The National Science Foundation Graduate Research Fellowship Program is one of the most competitive sources of support for students in STEM fields. The vast majority of recipients are first- and second-year graduate students, but three TCNJ seniors made the list in this past spring when the NSF announced its 2022 awardees:
Madison Bland
Major: electrical engineering
Research interests: robotics
Research at TCNJ: As a member of TCNJ’s Collaborative Robotics and Intelligent Systems Laboratory, she worked with NAO humanoid robots alongside electrical and computer engineering professor Seung-yun Kim. The lab’s ultimate goal is competing in RoboCup — a soccer competition for NAO robots.
Grad school: Princeton University
Mary McMullan
Major: physics
Research interests: astrophysics, plasma physics, and computational physics
Research at TCNJ: Working with physics professor Thulsi Wickramasinghe, McMullan researched gravitational waves, specifically studying their dispersion speeds as they traveled through space.
Grad school: University of Rochester
Maya Williams
Major: applied mathematics
Research interests: mathematical biology and modeling disease spread
Research at TCNJ: She worked with Matthew Mizuhara, professor of mathematics and statistics, on independent math biology research.

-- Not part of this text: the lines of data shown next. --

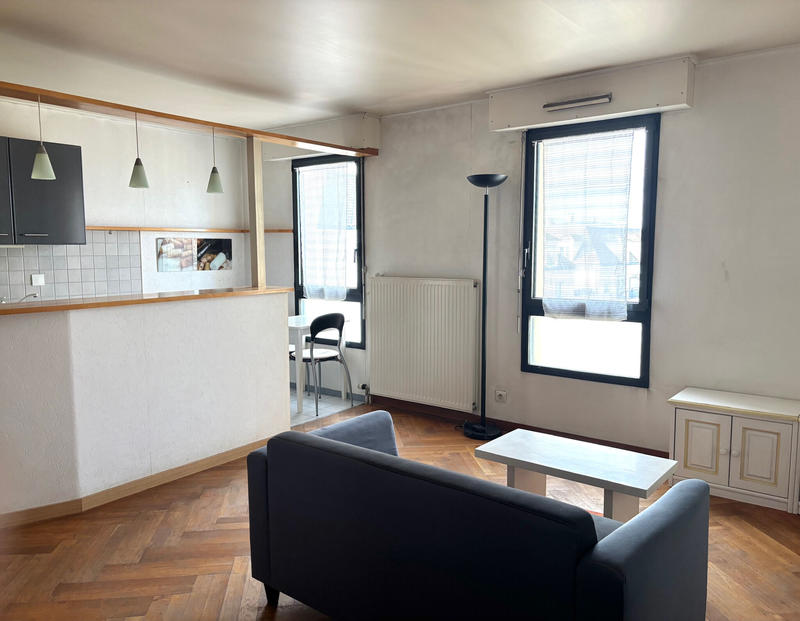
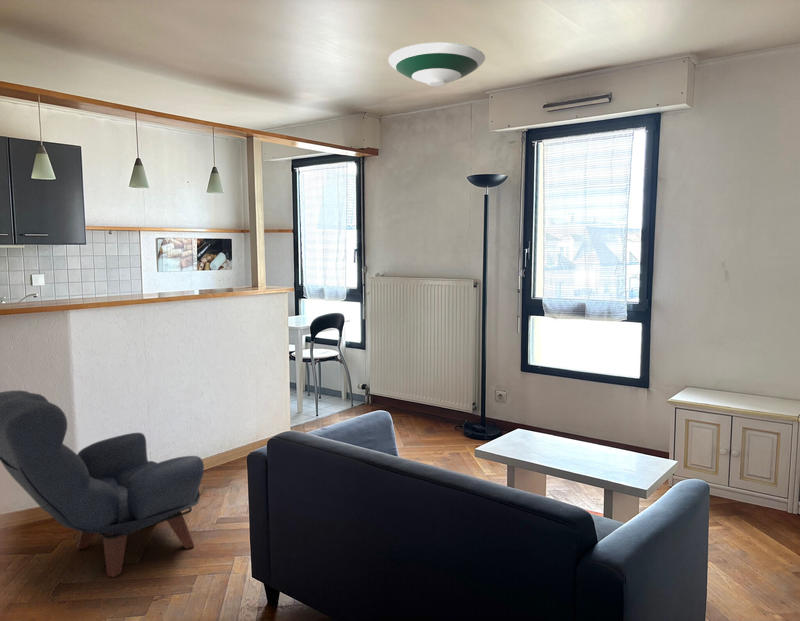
+ armchair [0,390,205,578]
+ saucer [387,42,486,88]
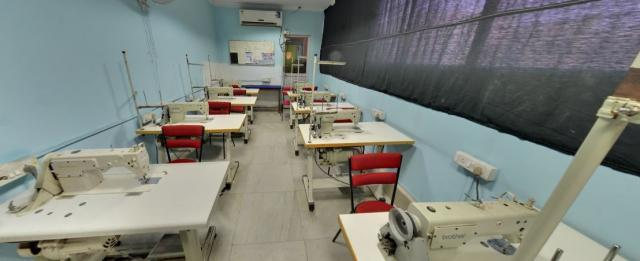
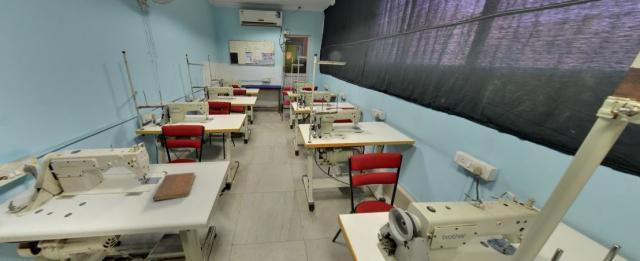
+ notebook [152,172,196,202]
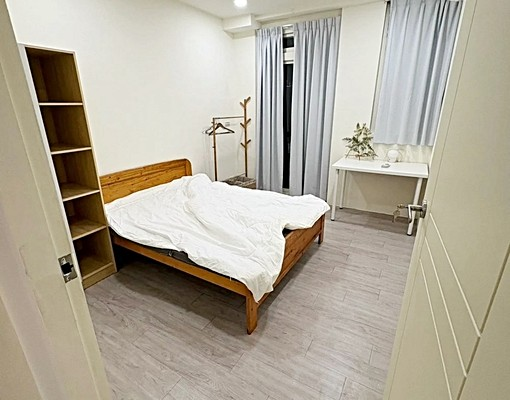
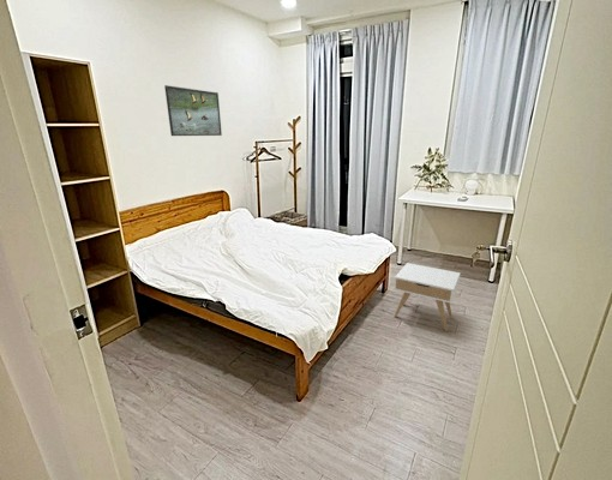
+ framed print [163,84,223,137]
+ nightstand [392,262,462,332]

Grad school: Florida State University
The five-year fellowship includes three years of financial support including an annual stipend of $34,000 and a cost of education allowance of $12,000 to the institution.
All three students have been involved in research projects with faculty mentors at both TCNJ and at host institutions through the NSF’s Research Experience for Undergraduates program.
“The NSF graduate research fellowship is not only a fantastic award, but it allows me to conduct the research I want to conduct with lots of flexibility [to research what I want],” McMullan says.
Danielle Demateis ’19, now at Colorado State University, and Gina Errico ’20, now at Oklahoma State University, both received honorable mentions.
The NSF Graduate Research Fellowship Program recognizes and supports outstanding graduate students in NSF-supported science, technology, engineering, and mathematics disciplines who are pursuing research-based master’s and doctoral degrees at accredited United States institutions.
As the oldest graduate fellowship of its kind, the GRFP has a long history of selecting recipients who achieve high levels of success in their future academic and professional careers. The reputation of the GRFP follows recipients and often helps them become lifelong leaders that contribute significantly to both scientific innovation and teaching. Past fellows include numerous Nobel Prize winners, U.S. Secretary of Energy, Steven Chu, Google founder, Sergey Brin and Freakonomics co-author, Steven Levitt.